ALORS QUE LA QUESTION du statut tabagique est couramment posée en consultation par les médecins, toutes spécialités confondues, le problème de la consommation d’alcool est trop souvent éludé ou sous-évalué, sans doute parce que les femmes ne boivent pas pour les mêmes raisons et dans le même contexte que les hommes. « Entre 20 et 79 ans, une femme sur dix déclare consommer de l’alcool tous les jours et 4 sur 10, toutes les semaines. Mais contrairement aux buveurs excessifs masculins qui sont plus nombreux dans les classes socioprofessionnelles défavorisées et qui, pour certains d’entre eux, « attaquent » l’alcool dès le matin au bar, les femmes concernées occupent volontiers des postes à responsabilités et boivent seules, le soir, pour noyer leur stress. De même, si le mariage est plutôt un facteur de protection pour l’homme, il n’en est rien chez la femme. En revanche, avoir eu d’autres membres touchés, a fortiori du côté maternel, est un facteur de risque. Voilà qui pose en parallèle la question de la pression énorme à laquelle est soumis le sexe féminin : plus de difficultés pour être reconnue à sa juste valeur sur le plan professionnel, plus de pression sociale par rapport à l’esthétique et une répartition toujours aussi inégale des taches ménagères, cela fait beaucoup ! » s’insurge le Dr Bouvet de la Maisonneuve.
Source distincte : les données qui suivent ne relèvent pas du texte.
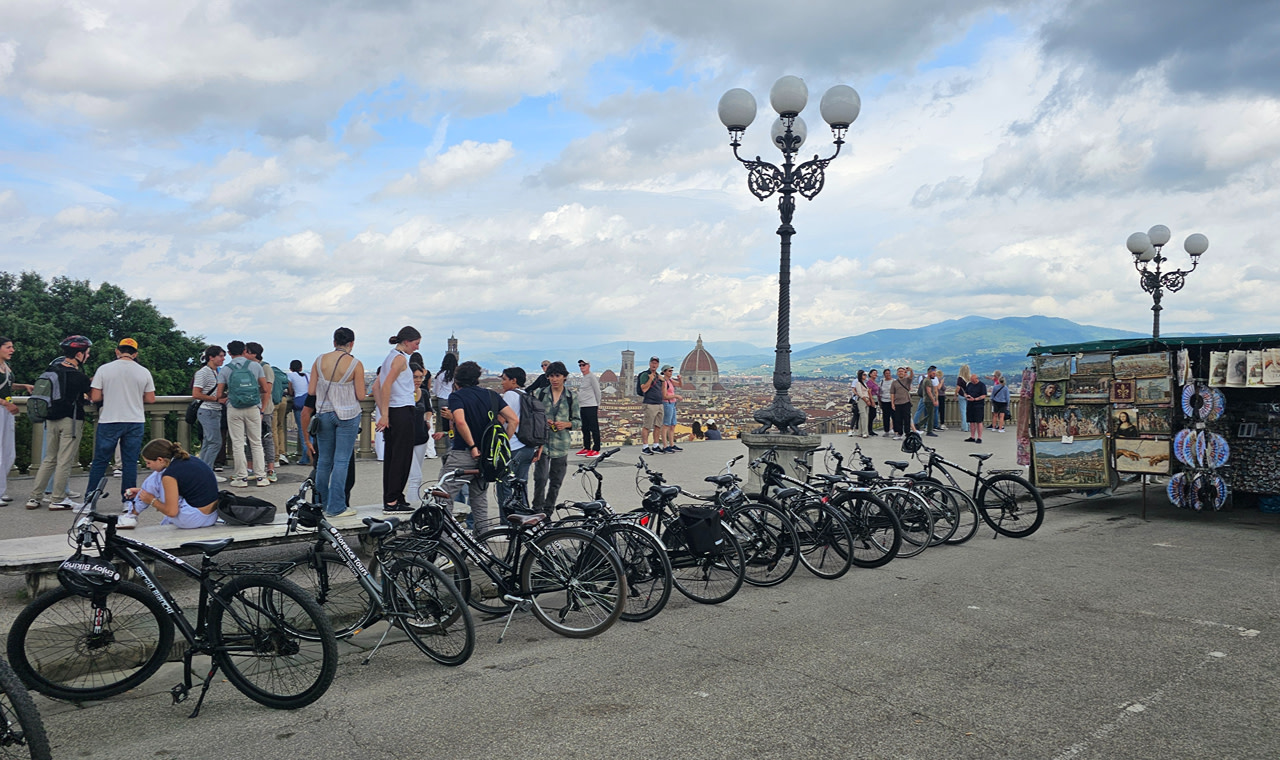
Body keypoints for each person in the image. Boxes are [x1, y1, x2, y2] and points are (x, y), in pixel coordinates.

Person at [446, 360, 517, 529]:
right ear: (477, 378)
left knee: (444, 496)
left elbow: (461, 422)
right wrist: (501, 444)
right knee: (479, 500)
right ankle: (482, 541)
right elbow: (514, 420)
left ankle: (445, 544)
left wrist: (472, 446)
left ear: (457, 381)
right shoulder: (492, 395)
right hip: (487, 456)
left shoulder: (457, 396)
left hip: (463, 453)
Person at [86, 338, 156, 508]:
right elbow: (150, 399)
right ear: (135, 353)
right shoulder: (143, 371)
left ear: (117, 351)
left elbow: (95, 397)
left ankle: (90, 501)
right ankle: (128, 501)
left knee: (100, 462)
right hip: (135, 420)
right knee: (130, 462)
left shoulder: (104, 369)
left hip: (110, 419)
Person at [304, 327, 366, 518]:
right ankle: (337, 506)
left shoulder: (319, 360)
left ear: (334, 342)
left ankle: (320, 504)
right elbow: (361, 395)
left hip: (324, 413)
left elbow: (312, 390)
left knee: (323, 461)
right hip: (347, 414)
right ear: (352, 343)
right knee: (341, 461)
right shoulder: (355, 364)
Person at [27, 336, 93, 510]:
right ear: (79, 354)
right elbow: (93, 396)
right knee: (64, 460)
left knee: (49, 459)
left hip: (51, 420)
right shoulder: (79, 376)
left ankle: (34, 497)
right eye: (87, 353)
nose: (88, 356)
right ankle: (57, 499)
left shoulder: (52, 369)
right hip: (70, 421)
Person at [121, 439, 220, 530]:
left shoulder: (169, 475)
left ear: (160, 460)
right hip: (212, 516)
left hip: (192, 519)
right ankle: (134, 511)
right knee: (158, 477)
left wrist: (151, 500)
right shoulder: (189, 459)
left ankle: (131, 515)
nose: (147, 466)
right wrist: (141, 492)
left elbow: (171, 512)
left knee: (157, 477)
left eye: (148, 463)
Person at [376, 326, 422, 512]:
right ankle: (393, 499)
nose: (417, 348)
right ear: (406, 342)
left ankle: (394, 497)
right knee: (401, 458)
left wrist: (383, 411)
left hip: (395, 411)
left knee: (393, 456)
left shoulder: (390, 357)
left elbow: (379, 386)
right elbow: (386, 385)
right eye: (416, 343)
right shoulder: (400, 359)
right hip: (401, 410)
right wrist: (384, 414)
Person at [215, 340, 268, 488]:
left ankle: (241, 478)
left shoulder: (226, 369)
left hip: (234, 407)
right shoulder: (255, 366)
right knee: (256, 442)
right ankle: (261, 477)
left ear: (229, 352)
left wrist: (228, 397)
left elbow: (219, 394)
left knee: (238, 443)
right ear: (244, 350)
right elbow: (264, 388)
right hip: (253, 407)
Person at [533, 361, 580, 513]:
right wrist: (542, 421)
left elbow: (578, 421)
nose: (554, 379)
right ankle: (537, 509)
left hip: (561, 443)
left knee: (556, 481)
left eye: (557, 376)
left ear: (564, 377)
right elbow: (532, 417)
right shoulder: (540, 394)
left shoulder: (571, 397)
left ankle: (548, 511)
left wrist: (566, 424)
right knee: (540, 478)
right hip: (542, 443)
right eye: (551, 376)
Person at [496, 366, 536, 517]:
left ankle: (507, 524)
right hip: (527, 447)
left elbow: (502, 420)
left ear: (514, 381)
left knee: (504, 486)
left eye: (504, 379)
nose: (502, 383)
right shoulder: (526, 395)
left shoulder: (510, 396)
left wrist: (503, 442)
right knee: (521, 487)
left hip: (512, 447)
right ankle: (525, 522)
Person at [0, 337, 35, 504]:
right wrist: (5, 403)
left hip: (6, 410)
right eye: (8, 347)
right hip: (3, 407)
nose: (12, 350)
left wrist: (24, 386)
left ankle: (1, 488)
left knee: (8, 452)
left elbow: (8, 385)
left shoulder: (5, 366)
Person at [244, 342, 277, 483]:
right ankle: (250, 468)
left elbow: (267, 391)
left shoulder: (265, 368)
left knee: (266, 438)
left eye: (246, 352)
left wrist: (262, 410)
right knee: (250, 439)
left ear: (253, 354)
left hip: (264, 409)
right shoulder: (249, 367)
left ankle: (270, 468)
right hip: (251, 407)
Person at [404, 353, 433, 505]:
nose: (418, 380)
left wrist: (426, 419)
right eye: (415, 377)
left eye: (420, 377)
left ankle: (413, 501)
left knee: (416, 474)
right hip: (407, 438)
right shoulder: (402, 393)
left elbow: (429, 409)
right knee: (416, 476)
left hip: (421, 437)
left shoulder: (424, 393)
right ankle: (415, 506)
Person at [191, 345, 226, 469]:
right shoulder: (203, 373)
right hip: (207, 410)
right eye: (221, 356)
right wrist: (216, 399)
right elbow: (196, 394)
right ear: (211, 357)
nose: (223, 359)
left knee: (208, 441)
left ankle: (202, 469)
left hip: (214, 410)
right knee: (215, 442)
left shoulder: (217, 372)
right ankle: (208, 470)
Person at [575, 359, 602, 457]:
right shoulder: (584, 378)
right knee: (585, 427)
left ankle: (596, 448)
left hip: (591, 405)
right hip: (583, 405)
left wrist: (597, 404)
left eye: (584, 365)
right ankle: (586, 447)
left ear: (588, 366)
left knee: (593, 427)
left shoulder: (592, 377)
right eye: (580, 365)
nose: (582, 367)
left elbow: (597, 391)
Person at [638, 356, 664, 455]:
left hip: (659, 404)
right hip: (650, 404)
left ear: (658, 365)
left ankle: (655, 446)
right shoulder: (645, 375)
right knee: (647, 426)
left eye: (656, 363)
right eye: (652, 363)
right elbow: (644, 389)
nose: (654, 365)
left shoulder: (658, 376)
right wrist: (650, 379)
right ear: (649, 364)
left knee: (658, 426)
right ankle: (645, 447)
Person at [288, 359, 310, 464]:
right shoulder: (307, 375)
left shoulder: (291, 376)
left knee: (302, 430)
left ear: (291, 368)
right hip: (309, 404)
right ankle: (313, 455)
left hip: (299, 404)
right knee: (311, 431)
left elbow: (290, 390)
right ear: (301, 368)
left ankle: (305, 458)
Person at [433, 352, 458, 443]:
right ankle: (453, 442)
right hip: (454, 400)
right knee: (454, 422)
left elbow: (436, 390)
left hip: (443, 401)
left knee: (445, 426)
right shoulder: (456, 375)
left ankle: (448, 444)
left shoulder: (440, 375)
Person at [660, 365, 682, 452]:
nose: (671, 372)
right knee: (666, 425)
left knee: (672, 425)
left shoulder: (670, 380)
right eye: (669, 371)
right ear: (664, 372)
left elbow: (680, 385)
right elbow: (664, 396)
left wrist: (680, 379)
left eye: (671, 371)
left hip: (672, 404)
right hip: (667, 404)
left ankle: (672, 444)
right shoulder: (664, 382)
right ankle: (665, 446)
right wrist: (676, 396)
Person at [963, 373, 988, 444]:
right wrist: (966, 396)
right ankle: (972, 436)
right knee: (971, 421)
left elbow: (983, 395)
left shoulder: (982, 385)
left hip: (978, 405)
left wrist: (975, 399)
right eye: (971, 380)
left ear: (976, 379)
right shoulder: (969, 384)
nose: (972, 381)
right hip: (970, 405)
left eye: (973, 380)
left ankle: (979, 437)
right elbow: (965, 392)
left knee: (979, 421)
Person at [890, 367, 913, 441]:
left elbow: (911, 376)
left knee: (907, 419)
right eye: (899, 371)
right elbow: (892, 393)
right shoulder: (894, 382)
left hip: (906, 402)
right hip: (897, 403)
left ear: (904, 373)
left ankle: (907, 433)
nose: (900, 373)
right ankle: (899, 433)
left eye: (902, 371)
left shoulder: (907, 380)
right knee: (897, 419)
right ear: (897, 373)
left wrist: (911, 370)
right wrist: (892, 403)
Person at [852, 370, 872, 438]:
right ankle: (864, 432)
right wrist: (866, 401)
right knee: (864, 417)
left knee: (863, 417)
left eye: (865, 375)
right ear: (860, 376)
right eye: (864, 375)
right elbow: (860, 393)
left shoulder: (864, 383)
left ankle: (860, 432)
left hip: (866, 400)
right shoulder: (858, 383)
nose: (865, 376)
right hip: (862, 400)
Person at [955, 363, 971, 433]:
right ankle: (969, 426)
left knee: (963, 412)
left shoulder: (960, 378)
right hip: (969, 396)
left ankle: (964, 427)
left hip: (962, 395)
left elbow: (958, 387)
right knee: (968, 412)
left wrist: (955, 395)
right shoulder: (969, 378)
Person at [879, 366, 895, 436]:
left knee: (894, 416)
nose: (888, 375)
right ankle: (886, 430)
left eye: (889, 373)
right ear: (884, 374)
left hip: (892, 401)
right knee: (886, 417)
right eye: (886, 373)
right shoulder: (882, 382)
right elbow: (879, 391)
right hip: (884, 401)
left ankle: (895, 430)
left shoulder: (894, 381)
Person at [866, 369, 880, 436]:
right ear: (870, 374)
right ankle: (869, 430)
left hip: (875, 399)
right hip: (872, 400)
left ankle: (870, 430)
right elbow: (869, 392)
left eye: (876, 373)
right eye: (874, 373)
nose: (875, 374)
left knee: (872, 415)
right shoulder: (870, 382)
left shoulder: (874, 382)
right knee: (872, 415)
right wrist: (872, 401)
Des malades très motivées.
Autant de raisons, pour prendre quelques secondes lors d’une consultation, pour demander : « buvez-vous de l’alcool - vin compris - et à quelle fréquence ? ». Car l’expérience montre que beaucoup de patientes n’attendent que cela, pour oser enfin aborder la question. « De même, il est grand temps qu’une femme amenée aux urgences par les pompiers pour ivresse ou tentative de suicide à l’alcool, bénéficie d’office d’une consultation pour parler de sa consommation. Or cela n’a vraiment rien de systématique ». Cela explique pourquoi elles sont aussi peu nombreuses à être prises en charge : seulement une femme concernée sur 4, a accès aux soins pour son problème d’alcool, alors que les risques encourus - cirrhose hépatique, hypertension artérielle, cardiomyopathie et hémorragies gastro-intestinales – sont majorés par rapport aux hommes, sans oublier les risques de fausses couches et de syndrome d’alcoolisation fœtale en cas de grossesse.
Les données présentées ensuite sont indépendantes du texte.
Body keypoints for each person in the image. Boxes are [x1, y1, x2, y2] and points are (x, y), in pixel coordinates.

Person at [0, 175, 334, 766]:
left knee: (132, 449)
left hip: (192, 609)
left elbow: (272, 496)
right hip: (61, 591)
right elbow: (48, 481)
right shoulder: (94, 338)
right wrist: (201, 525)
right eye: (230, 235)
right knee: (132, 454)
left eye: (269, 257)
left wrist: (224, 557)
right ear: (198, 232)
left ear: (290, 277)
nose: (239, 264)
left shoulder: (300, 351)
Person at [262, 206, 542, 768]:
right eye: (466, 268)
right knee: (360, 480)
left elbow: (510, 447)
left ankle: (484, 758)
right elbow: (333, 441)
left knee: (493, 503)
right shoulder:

En contrepartie, les femmes dépendantes à l’alcool sont souvent très motivées pour se sevrer. Le refus d’être stigmatisée en raison de signes physiques inhérents à la consommation d’alcool (cernes, visage bouffi, prise de poids) et bien sûr, la peur de s’éloigner de ses enfants, de son conjoint, font que les femmes en situation de dépendance sont souvent très demandeuses d’une aide pour s’en sortir. « Et de fait, lorsque leur traitement est adapté, c’est-à-dire lorsque les comorbidités sont également prises en charge (autres addictions, troubles du comportement alimentaire, anxiété, dépression), elles ont plus de chances d’y arriver ».
Pour bien faire, il est recommandé de les voir de façon rapprochée au début (au moins une fois par semaine, avec une bonne disponibilité téléphonique). Elles ne sont pas à l’abri d’une récidive et si cela se produit, il est essentiel de les déculpabiliser. « Leur expliquer qu’elles ont une maladie chronique qui peut être jalonnée de rechutes et que ce n’est pas grave, sont des mots clés qui peuvent vraiment aider ces femmes à reprendre le dessus » conclut le Dr Bouvet de la Maisonneuve.
D’après un entretien avec le Dr Fatma Bouvet de la Maisonneuve, médecin psychiatre à la consultation d’alcoologie pour femmes, Cantre hospitalier Sainte-Anne, Paris, et auteur de « Les femmes face à l’alcool, résister et s’en sortir », éd. Odile Jacob (mai 2010).